A “why homeschool essay” written by my sr who has never stepped inside of a typical classroom would read 100% differently than a student who has attended a small private school. Thank goodness bc that is precisely why we homeschool. I suppose her complete lack of classroom instruction accompanied by significant national and international awards does bring diversity. But that diversity is based on something that does not reflect a traditional school education at all. Her transcripts reflect that atypical approach to academics. Her essays reflect her unique educational experiences. Her individual accomplishments reflect how she made the most of a non-tradional education to completely own her education and the direction it has taken. Your principal’s POV seems to ignore that homeschooling is not just a category. The application is the complete presentation of academic background.

“The “real teachers who went to school to teach” and “real school” comments ooze with an undercurrent of superiority over homeschooling parents providing their kids’ education at home.”

You have to admit most parents are completely unqualified to teach high school level courses to their children. Especially not most upperclassmen courses. The average parent is not going to have a good grasp of calculus, statistics, physics, etc.

@CourtneyThurston Being “qualified to teach high school level courses” is not how homeschooling works in our homeschool. I don’t have to be “qualified” and still have students who excel and excel at high levels (higher than most ps students.) It takes using great teaching resources. It isn’t as if books, videos,online lecture series (MIT opencourseware, Coursera, etc) are unavailable and the parent has to fabricate from thin air the subjects being studied.

My math skills beyond alg 2 stink. So do my chemistry and physics skills. But, all of my kids have graduated with at least calculus and are great math students. Some of my kids have taken AP chem and AP cal as 9th/10th graders and scored 5s. (There are great resources out there like AoPS.) My oldest ds is a chemE who graduated from college with honors. My current college jr has a 4.0 GPA with a double in physics and math, graduated from high school with 300 level physics and math credits, and has finished all of his UG physics courses and is currently taking grad level classes. (obviously my lack of being qualified did not hamper my kids. Being homeschooled allowed them to thrive and take classes they were ready to take when they were ready to take them. A 10 yr old taking algebra 1 is perfectly normal if it is normal for them.)

FWIW, all of my kids have walked through college doors more than prepared for their classes. They have all been near or at the top of their class. It has not taken me being “qualified to teach high school level classes” b/c by ps standards I am not. But, I am an expert on my kids. I know how they learn and think. (I have been their teacher for most of their subjects until they start taking college level courses.) I know how to teach them to think and learn. By the time they are in high school, they help me design their high school courses in order to achieve their personal educational objectives. They take ownership over their educations. They know how to find resources for any questions they have. They love learning and they want to learn. When they completely surpass any ability to study solely at home, we find professionals who are willing to work with them as tutors, or they DE at the local university.

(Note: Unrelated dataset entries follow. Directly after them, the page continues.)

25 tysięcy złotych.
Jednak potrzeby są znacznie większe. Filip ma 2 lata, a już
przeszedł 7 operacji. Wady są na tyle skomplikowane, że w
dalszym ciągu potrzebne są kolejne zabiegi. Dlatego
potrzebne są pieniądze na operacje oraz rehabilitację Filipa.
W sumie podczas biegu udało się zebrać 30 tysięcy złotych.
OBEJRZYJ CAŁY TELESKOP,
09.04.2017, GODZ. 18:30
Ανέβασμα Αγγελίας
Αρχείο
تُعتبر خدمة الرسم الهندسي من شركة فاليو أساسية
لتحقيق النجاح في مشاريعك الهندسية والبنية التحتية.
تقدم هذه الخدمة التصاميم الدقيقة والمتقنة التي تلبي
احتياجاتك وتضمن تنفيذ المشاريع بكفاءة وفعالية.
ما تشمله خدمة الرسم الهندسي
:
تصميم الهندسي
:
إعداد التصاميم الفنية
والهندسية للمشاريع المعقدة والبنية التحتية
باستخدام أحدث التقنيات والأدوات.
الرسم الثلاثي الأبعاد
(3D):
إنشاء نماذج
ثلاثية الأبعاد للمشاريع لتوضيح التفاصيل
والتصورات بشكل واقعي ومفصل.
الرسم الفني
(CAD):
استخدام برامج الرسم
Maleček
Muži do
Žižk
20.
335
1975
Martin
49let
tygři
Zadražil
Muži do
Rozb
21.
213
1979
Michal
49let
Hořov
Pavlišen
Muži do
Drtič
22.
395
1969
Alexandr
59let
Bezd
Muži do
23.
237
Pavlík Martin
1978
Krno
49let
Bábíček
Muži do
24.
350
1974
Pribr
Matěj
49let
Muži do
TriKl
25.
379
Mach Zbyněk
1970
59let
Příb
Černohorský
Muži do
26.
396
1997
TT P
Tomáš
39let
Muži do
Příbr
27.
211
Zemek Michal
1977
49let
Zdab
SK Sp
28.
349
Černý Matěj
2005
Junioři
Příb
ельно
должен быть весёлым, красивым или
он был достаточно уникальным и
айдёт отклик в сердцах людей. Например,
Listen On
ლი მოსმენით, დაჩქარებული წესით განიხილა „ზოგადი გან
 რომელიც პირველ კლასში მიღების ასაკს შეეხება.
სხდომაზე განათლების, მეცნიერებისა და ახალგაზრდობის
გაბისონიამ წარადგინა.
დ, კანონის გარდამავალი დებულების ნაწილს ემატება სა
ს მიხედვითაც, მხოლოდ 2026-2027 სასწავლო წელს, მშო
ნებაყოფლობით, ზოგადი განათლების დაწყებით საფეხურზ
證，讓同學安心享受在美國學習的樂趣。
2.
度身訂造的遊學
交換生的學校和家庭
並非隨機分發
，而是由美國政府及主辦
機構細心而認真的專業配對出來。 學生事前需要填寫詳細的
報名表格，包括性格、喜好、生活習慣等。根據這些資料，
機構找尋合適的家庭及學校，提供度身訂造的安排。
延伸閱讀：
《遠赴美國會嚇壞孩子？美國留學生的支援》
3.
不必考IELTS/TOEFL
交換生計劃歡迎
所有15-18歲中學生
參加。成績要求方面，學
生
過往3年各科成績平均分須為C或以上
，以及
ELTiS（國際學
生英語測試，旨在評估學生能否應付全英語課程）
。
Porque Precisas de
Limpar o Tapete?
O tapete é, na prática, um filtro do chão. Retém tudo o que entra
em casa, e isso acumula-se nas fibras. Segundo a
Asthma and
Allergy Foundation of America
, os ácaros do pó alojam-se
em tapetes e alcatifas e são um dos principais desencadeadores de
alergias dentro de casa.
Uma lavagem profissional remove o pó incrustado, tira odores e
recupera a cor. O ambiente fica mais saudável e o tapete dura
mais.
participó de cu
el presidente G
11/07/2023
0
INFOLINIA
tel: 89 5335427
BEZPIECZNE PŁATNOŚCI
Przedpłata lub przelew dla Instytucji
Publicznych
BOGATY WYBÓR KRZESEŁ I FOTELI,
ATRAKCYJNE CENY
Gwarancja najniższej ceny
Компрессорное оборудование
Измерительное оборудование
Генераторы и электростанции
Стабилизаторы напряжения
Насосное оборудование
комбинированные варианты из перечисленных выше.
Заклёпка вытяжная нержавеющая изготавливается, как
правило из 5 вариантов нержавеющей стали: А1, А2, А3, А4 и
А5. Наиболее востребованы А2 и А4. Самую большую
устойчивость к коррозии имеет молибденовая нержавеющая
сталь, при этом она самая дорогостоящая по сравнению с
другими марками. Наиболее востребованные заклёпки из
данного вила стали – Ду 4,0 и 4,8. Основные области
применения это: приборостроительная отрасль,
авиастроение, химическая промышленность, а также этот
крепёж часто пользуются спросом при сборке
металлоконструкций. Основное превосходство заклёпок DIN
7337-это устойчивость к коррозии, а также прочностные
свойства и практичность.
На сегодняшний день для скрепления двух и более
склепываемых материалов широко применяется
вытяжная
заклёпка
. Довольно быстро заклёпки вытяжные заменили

Outsiders can be skeptical. But it works and works well for our family. But, our homeschool does not resemble a traditional school. If it did, I am not sure what the point would be of homeschooling. We homeschool bc we want our kids to have the freedom to study according to our educational philosophy. It is not replicating a ps classroom in our home.

Most homeschool parents I know aren’t “average.” The ones who aren’t comfortable teaching certain subjects can find a program, co-op, or tutor to help, or they can let their teens take advantage of dual enrollment classes at any of our local colleges.